ChemEngDay 2015 was held in the magnificent Sheffield City Hall, and upon arrival on Wednesday morning at 9 am, it was clear that the conference would be a good one. Posters were displayed on subjects ranging from food and water, to innovative materials, and engagement and outreach. Stalls from industrial sponsors were a plenty too, and IChemE also had plenty of interesting displays up.
The day kicked off with introductory talks from Prof Mike Hounslow on the history of Sheffield engineering (interestingly started off from donations by nearby workers nearly 100 years ago), and Prof Geoff Maitland about the importance of Chemical Engineering in our world. An exaltation of our importance was enabled by an excellent “how we make a difference” through Chemical Engineering competition, where we had to write in few words on how our research makes a difference in the world.
The first plenary lecture of the day was given by Joroen van der Veer, former CEO of Shell, with some very inspiring words on scenario development for driving a business, as well as leadership models for creating change and impact in a company. As well as giving some very interesting insights into the global energy future from a petrochemical company perspective, he also highlighted the importance of young chemical engineers in inspiring the next generation of engineers.
On the afternoon of the first day, I attended a series of lectures on water and food security. Prof David Butler discussed the impending ‘Perfect Storm’ that approaches us relating to water, food and energy scarcity. He also previewed some very interesting work that looks at addressing this issues by ‘thinking globally, but acting locally’. Jon McGagh presented on water and energy challenges that are prevalent in the mining industries in Australia, and it was hearkening to learn about how serious these challenges are to the planet, as well as the need for excellent engineers to overcome these. Lastly, Constantijn Sanders from Nestlé, discussed his perspectives on sustainable food, which myself being an avid community gardener in Bath, was very fascinating. The key to enabling sustainable food he suggested was in creating stability in access, availability and use of food. His analysis of the nitrogen cycle of growing animals for protein also highlighted that we could all create a big positive impact f we reduced our meat based food consumption. However, I don’t think some are ready to give up the steaks just yet.

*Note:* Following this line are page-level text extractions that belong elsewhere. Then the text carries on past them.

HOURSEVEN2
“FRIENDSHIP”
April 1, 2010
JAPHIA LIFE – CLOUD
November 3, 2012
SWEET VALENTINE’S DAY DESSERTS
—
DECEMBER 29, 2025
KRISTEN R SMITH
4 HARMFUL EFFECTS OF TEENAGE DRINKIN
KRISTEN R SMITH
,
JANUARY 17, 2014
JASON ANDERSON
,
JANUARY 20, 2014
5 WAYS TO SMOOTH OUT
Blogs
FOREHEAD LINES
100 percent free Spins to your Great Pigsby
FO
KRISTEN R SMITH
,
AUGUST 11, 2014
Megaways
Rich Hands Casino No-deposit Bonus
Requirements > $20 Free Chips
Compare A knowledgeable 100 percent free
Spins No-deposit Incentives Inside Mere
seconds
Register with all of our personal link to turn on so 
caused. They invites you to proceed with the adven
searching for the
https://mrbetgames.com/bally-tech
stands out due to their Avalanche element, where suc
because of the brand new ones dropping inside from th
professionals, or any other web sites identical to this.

With the formal lectures for the day concluded, all the attendees descended upon the beautiful Cutler’s Hall for an excellent dinner, and a chance to talk to fellow Chemical Engineers, as well as to let loose and have a boogie to the Sinatra-esque tones of the Paul Pashly Band. Stephen enjoyed it very much as you can see:
Bright eyed and bushy tailed, we arrived nice and early for the final day of ChemEngDay 2015. I attended a series of lectures on Education and Outreach for engineers, which was run as a very discussion based session with a good amount of dialogue and experience sharing throughout. Jarka Glassey and Eva Sorensen gave fascinating talks on engaging and motivating first year chemical engineers through the use of problem based learning very early on in the course, which indeed sounded like a very effective learning tool for undergraduates. Mark Haw presented his work as part of Really Small Science, an initiative that engages young children through experiments and exhibits to educate and inspire them all about nanotechnology. As someone who really enjoys engaging younger audiences with my research, it was really helpful to hear the experiences of someone who does this very well.
The day progressed with a poster session over drinks (of course), where I got to present my own poster on how Microbial Fuel Cells can be used as water sensors for developing countries, as well as to peruse the excellent amount of research that is going on at various institutes for Chemical Engineering.
The day concluded with Philip Wright giving the closing words on the day in the Memorial Hall, and also with prizes for the best posters at the conference. Low and behold, my poster received first prize in the Food and Water category and I received a shiny new iPad mini!
So all in all, an excellent conference with so many fascinating and inspiring talks. I for one will most certainly be attending next year’s ChemEngDay at the University of Bath (and not only because it’ll be very local!).